Dataset excerpts:
+++++
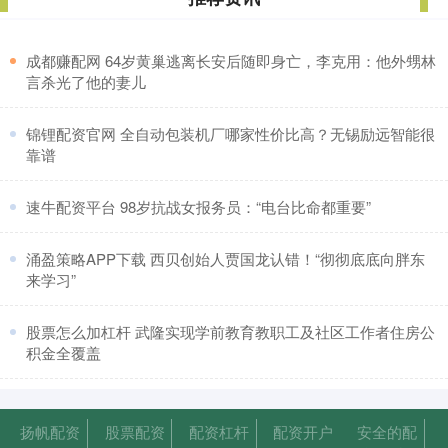
​成都赚配网 64岁黄巢逃离长安后随即身亡，李克用：他外甥林
言杀光了他的妻儿
​锦锂配资官网 全自动包装机厂哪家性价比高？无锡励远智能很
靠谱
​速牛配资平台 98岁抗战女报务员：“电台比命都重要”
​涌盈策略APP下载 西贝创始人贾国龙认错！“彻彻底底向胖东
来学习”
​股票怎么加杠杆 武隆实现学前教育教职工及社区工作者住房公
积金全覆盖
扬帆配资
股票配资
配资杠杆
配资开户
安全的配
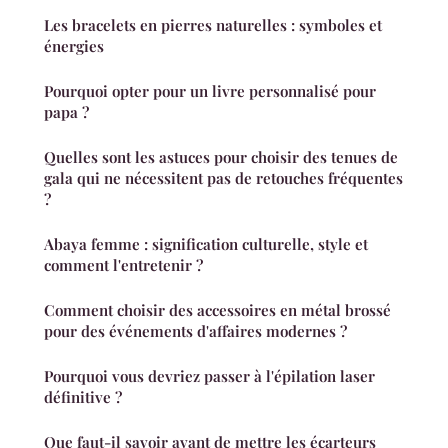
Les bracelets en pierres naturelles : symboles et
énergies
Pourquoi opter pour un livre personnalisé pour
papa ?
Quelles sont les astuces pour choisir des tenues de
gala qui ne nécessitent pas de retouches fréquentes
?
Abaya femme : signification culturelle, style et
comment l'entretenir ?
Comment choisir des accessoires en métal brossé
pour des événements d'affaires modernes ?
Pourquoi vous devriez passer à l'épilation laser
définitive ?
Que faut-il savoir avant de mettre les écarteurs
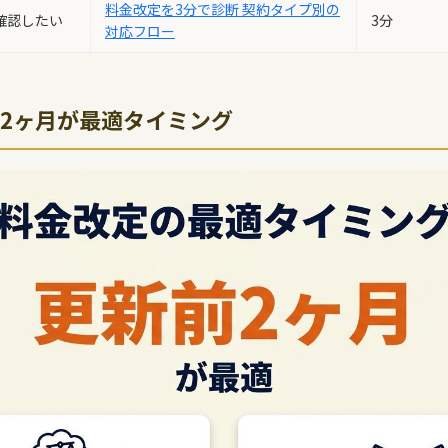
料金改定を3分で診断 契約タイプ別の
確認したい
3分
対応フロー
2ヶ月が最適タイミング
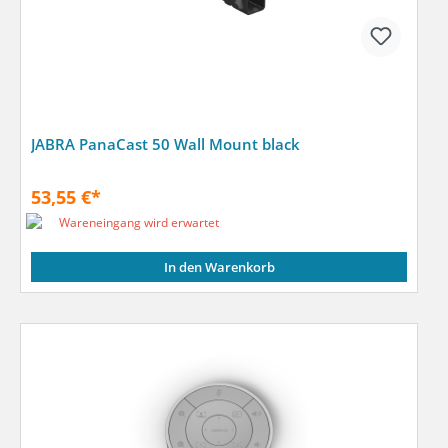
JABRA PanaCast 50 Wall Mount black
53,55 €*
Wareneingang wird erwartet
In den Warenkorb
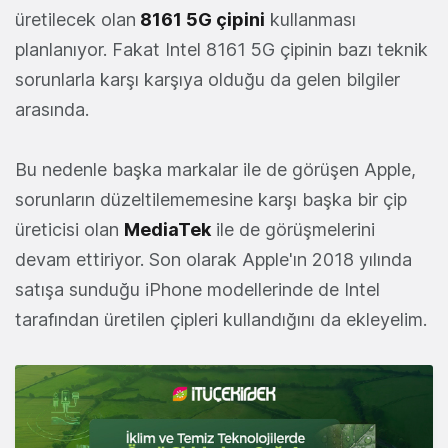
üretilecek olan
8161 5G çipini
kullanması
planlanıyor. Fakat Intel 8161 5G çipinin bazı teknik
sorunlarla karşı karşıya olduğu da gelen bilgiler
arasında.
Bu nedenle başka markalar ile de görüşen Apple,
sorunların düzeltilememesine karşı başka bir çip
üreticisi olan
MediaTek
ile de görüşmelerini
devam ettiriyor. Son olarak Apple'ın 2018 yılında
satışa sunduğu iPhone modellerinde de Intel
tarafından üretilen çipleri kullandığını da ekleyelim.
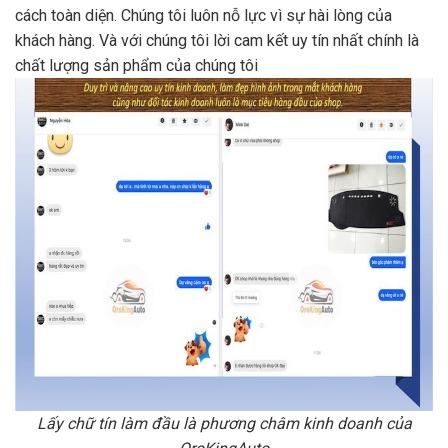
cách toàn diện. Chúng tôi luôn nỗ lực vì sự hài lòng của
khách hàng. Và với chúng tôi lời cam kết uy tín nhất chính là
chất lượng sản phẩm của chúng tôi
Lấy chữ tín làm đầu là phương châm kinh doanh của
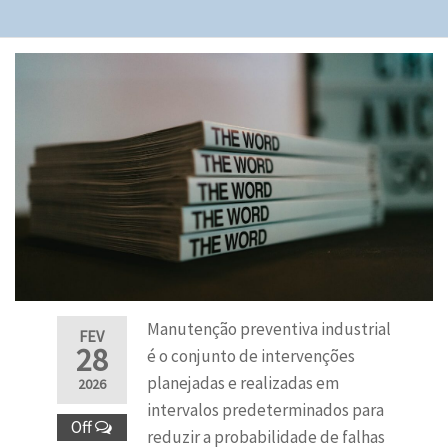
Manutenção preventiva industrial
FEV
28
é o conjunto de intervenções
planejadas e realizadas em
2026
intervalos predeterminados para
Off
reduzir a probabilidade de falhas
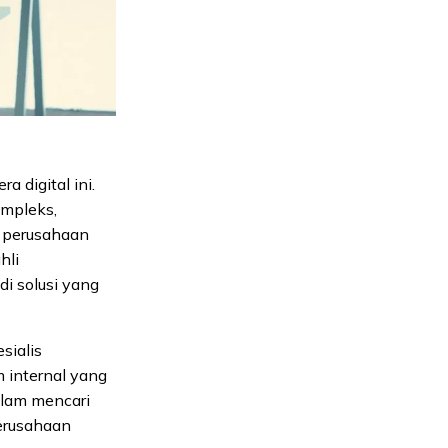
 digital ini.
mpleks,
k perusahaan
hli
di solusi yang
sialis
 internal yang
alam mencari
perusahaan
+++++
Action item:
Please output all of the entries exactly as they appear, with no pictures.

Answer for the task:
​成都赚配网 64岁黄巢逃离长安后随即身亡，李克用：他外甥林
言杀光了他的妻儿
​锦锂配资官网 全自动包装机厂哪家性价比高？无锡励远智能很
靠谱
​速牛配资平台 98岁抗战女报务员：“电台比命都重要”
​涌盈策略APP下载 西贝创始人贾国龙认错！“彻彻底底向胖东
来学习”
​股票怎么加杠杆 武隆实现学前教育教职工及社区工作者住房公
积金全覆盖
扬帆配资
股票配资
配资杠杆
配资开户
安全的配
Les bracelets en pierres naturelles : symboles et
énergies
Pourquoi opter pour un livre personnalisé pour
papa ?
Quelles sont les astuces pour choisir des tenues de
gala qui ne nécessitent pas de retouches fréquentes
?
Abaya femme : signification culturelle, style et
comment l'entretenir ?
Comment choisir des accessoires en métal brossé
pour des événements d'affaires modernes ?
Pourquoi vous devriez passer à l'épilation laser
définitive ?
Que faut-il savoir avant de mettre les écarteurs
料金改定を3分で診断 契約タイプ別の
確認したい
3分
対応フロー
2ヶ月が最適タイミング
JABRA PanaCast 50 Wall Mount black
53,55 €*
Wareneingang wird erwartet
In den Warenkorb
üretilecek olan
8161 5G çipini
kullanması
planlanıyor. Fakat Intel 8161 5G çipinin bazı teknik
sorunlarla karşı karşıya olduğu da gelen bilgiler
arasında.
Bu nedenle başka markalar ile de görüşen Apple,
sorunların düzeltilememesine karşı başka bir çip
üreticisi olan
MediaTek
ile de görüşmelerini
devam ettiriyor. Son olarak Apple'ın 2018 yılında
satışa sunduğu iPhone modellerinde de Intel
tarafından üretilen çipleri kullandığını da ekleyelim.
cách toàn diện. Chúng tôi luôn nỗ lực vì sự hài lòng của
khách hàng. Và với chúng tôi lời cam kết uy tín nhất chính là
chất lượng sản phẩm của chúng tôi
Lấy chữ tín làm đầu là phương châm kinh doanh của
Manutenção preventiva industrial
FEV
28
é o conjunto de intervenções
planejadas e realizadas em
2026
intervalos predeterminados para
Off
reduzir a probabilidade de falhas
 digital ini.
mpleks,
k perusahaan
hli
di solusi yang
sialis
 internal yang
alam mencari
perusahaan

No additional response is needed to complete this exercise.